Suppliers cannot and will not, of course, ignore the 60% of China’s population that still lives in rural areas or in smaller cities, even if these mobile users spend less. But for good commercial reasons, catering to the ‘dynamic tastes’ of China’s growing consumer class is now a top priority for both operators and handset manufacturers.

Meeting the demands of this increasingly sophisticated group will not only require suppliers to invest in the development of new products and services; they must also find new, more efficient and more sophisticated channels to market.

Nokia and Motorola (which in the third quarter of 2006 accounted for almost 57% of the handsets sold in China) are good examples. In 2006, both placed renewed strategic emphasis on the need to invest in better channels to market. In particular, says Benjamin Schmittzehe, chief executive of the China retail management strategy consultancy, Schmittzehe & Partners, “vendors like Nokia and Motorola want to reduce the cost and complexity of their channels by replacing multiple layers of regional and local distributors, wholesalers and retailers with a few large retail chains.”



Two years ago, this would have been almost impossible. Although China’s Ministry of Information Industry (MII) has carefully cultivated competitive marketplaces for communications infrastructure and services, it has taken a largely ‘laissez-faire’ approach to the country’s retail and distribution sectors.

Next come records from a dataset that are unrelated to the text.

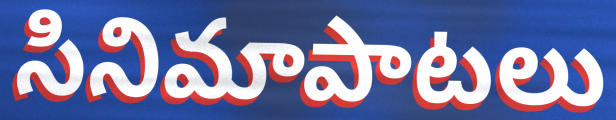
సినిమాపాటలు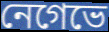
নেগেভে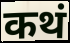
कथंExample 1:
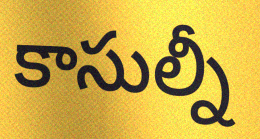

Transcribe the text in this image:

కాసుల్నీ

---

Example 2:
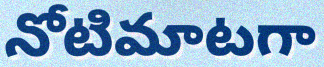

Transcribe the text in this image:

నోటిమాటగా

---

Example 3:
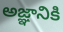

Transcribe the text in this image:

అజ్ఞానికి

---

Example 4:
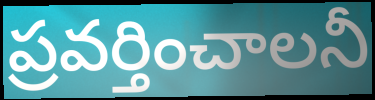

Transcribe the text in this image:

ప్రవర్తించాలనీ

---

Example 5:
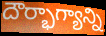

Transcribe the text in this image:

దౌర్భాగ్యాన్ని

According to Jason Yin, an investment associate with 3i in Shanghai, this attitude has contributed to the creation of China’s extraordinarily fragmented distribution network, which currently supports between 50,000 and 60,000 individual retail outlets selling handsets across the country. Even China’s two biggest handset retailers, the GoMe electrical retail chain (belonging to China’s richest man, Huang Guangyu), and the specialist mobile retailer, Digitone, account for only 8% and 4% of the country’s handset sales, respectively.

Given the increasing sophistication of China’s mobile products and services, and the obvious desire of the large handset manufacturers to find more efficient channels to market, “we think there is a clear opportunity for market consolidation,” says Yin. Consequently, in June last year, 3i’s Venture Capital fund contributed $22 million to a $40 million joint investment in Digitone with CDH.

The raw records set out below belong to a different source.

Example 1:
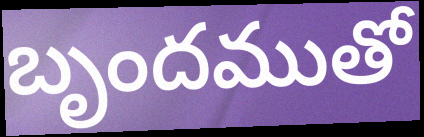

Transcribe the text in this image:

బృందముతో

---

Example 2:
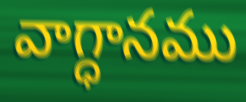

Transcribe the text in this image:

వాగ్ధానము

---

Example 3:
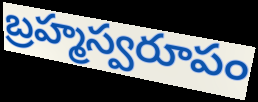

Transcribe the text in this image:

బ్రహ్మస్వరూపం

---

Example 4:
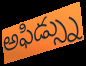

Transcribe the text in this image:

అఫిడ్స్ను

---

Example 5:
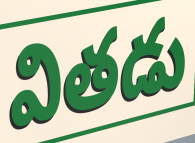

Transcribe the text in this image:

వితడు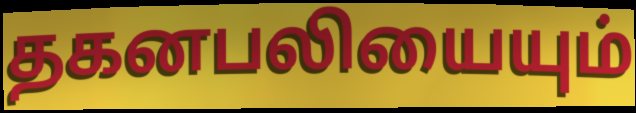
தகனபலியையும்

Even before receiving 3i’s backing, the wisdom of Digitone’s decision to build a chain of 300 specialist retail handset outlets had been borne out by the company’s impressive progress. “The company’s fundamentals are very strong, and its growth driver is very clear,” says Yin. Now, with the backing of 3i and CDH behind it, Digitone has an opportunity to accelerate the expansion of its market footprint by opening new outlets of its own or acquiring smaller competitors.

Of course, Digitone, is not the only company to have recognised the need to build a retail chain more in line with the scale of China’s already large and fast-growing market. GoMe’s recent acquisition of China’s third largest electrical retail chain, YongLe, clearly demonstrates that it has market consolidation plans of its own.

Nevertheless, Yin remains confident that there is room for multiple companies to prosper. “China is a big market, and we see it [Digitone] as a very good platform for market consolidation going forward,” believes Yin.

He is not alone in this view. “Today,” says Orange’s CEO Sanjiv Ahuja, “the retail sector in China is in the midst of getting organised. It is still not as organised as North America or Europe, but it is starting to catch up. What 3i has done is to help it take another step along the way.”